Davalıya ait araç sürücüsü… 19.11.2007 tarihli oto hırsızlığı müracaat tutanağında, aracı 18.11.2007 günü saat 12.00 sularında … … Mah. Salı … Sokağı’na park ettiğini, 19.11.2007 günü saat 20.00 sularında park ettiği yere geldiğinde bulamadığını ve kimliği belirsiz kişilerce çalındığını bildirmiştir.

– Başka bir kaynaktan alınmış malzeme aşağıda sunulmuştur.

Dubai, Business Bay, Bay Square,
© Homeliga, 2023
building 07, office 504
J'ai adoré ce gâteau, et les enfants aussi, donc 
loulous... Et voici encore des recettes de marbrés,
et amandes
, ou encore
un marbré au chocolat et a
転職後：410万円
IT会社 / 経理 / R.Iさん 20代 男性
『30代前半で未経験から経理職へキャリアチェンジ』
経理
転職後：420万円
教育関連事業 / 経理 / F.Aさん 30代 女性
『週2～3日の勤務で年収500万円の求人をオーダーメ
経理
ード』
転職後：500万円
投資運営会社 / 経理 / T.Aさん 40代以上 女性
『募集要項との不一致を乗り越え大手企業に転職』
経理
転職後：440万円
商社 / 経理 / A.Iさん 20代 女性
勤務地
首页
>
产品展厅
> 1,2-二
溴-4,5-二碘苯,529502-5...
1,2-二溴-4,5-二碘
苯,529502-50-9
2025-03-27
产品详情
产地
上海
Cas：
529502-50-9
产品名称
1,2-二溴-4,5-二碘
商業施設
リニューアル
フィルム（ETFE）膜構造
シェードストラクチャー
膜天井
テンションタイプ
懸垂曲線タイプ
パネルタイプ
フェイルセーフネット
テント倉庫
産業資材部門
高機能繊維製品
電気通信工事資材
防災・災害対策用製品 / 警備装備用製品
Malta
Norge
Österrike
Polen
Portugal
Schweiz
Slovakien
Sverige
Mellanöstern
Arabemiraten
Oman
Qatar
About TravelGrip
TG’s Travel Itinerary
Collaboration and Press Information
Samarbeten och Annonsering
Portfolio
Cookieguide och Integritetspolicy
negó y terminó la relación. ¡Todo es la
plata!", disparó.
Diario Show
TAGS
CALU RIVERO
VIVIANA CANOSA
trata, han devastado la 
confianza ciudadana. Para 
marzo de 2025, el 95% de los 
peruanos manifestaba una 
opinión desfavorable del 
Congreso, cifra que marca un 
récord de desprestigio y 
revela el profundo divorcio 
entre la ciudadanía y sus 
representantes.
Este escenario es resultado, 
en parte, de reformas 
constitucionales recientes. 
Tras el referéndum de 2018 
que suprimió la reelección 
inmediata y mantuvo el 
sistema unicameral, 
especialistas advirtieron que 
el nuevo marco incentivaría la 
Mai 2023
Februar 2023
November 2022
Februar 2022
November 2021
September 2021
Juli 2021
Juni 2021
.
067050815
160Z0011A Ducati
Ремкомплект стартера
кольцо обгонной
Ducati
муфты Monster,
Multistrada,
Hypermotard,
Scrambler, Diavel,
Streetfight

Dosyada mevcut 17.11.2007 tarihli oto bağlama belgesinde, açık kimliği bilinmeyen sürücü… hakkında alkollü araç kullanmaktan işlem yapıldığı, ehliyeti ve ruhsatı getirinceye kadar aracın verilemeyeceği belirtilmiş, mahkemede dinlenen tutanak tanığı sürücünün alkollü olduğunu tespit edip, şahsın üzerinden ehliyet ve kimlik çıkmayınca aracı otoparka teslim ettiklerini, sürücüyü ehliyet ve ruhsatı getirmesi için evine gönderdiklerini, ancak şahsın bir daha gelmediğini beyan etmiştir.
Bu durumda, aracın çalınmadığı, polis tarafından bağlandığı anlaşılmakta olup, davacının yaptığı ödemeyi ve masrafları davalı sigortalısından istirdat hakkının bulunduğunun kabulü gerekir.
O halde, davacı vekilinin karar düzeltme itirazlarının kabulü ile, usul ve yasaya uygun bulunan yerel mahkeme kararının onanması gerekmiştir.
SONUÇ: Yukarıda açıklanan nedenlerle, davacı vekilinin karar düzeltme itirazlarının kabulü ile, Daire’nin 25.03.2010 gün 2009/8412 Esas ve 2010/2674 Karar sayılı ilâmı ortadan kaldırılarak, yerel mahkeme kararının ONANMASINA ve aşağıda dökümü yazılı 746,00 TL kalan harcın temyiz eden davalıdan
alınmasına, tashihi karar peşin harcının istek halinde temyiz eden davacıya geri verilmesine 21.2.2011 gününde oybirliğiyle karar verildi.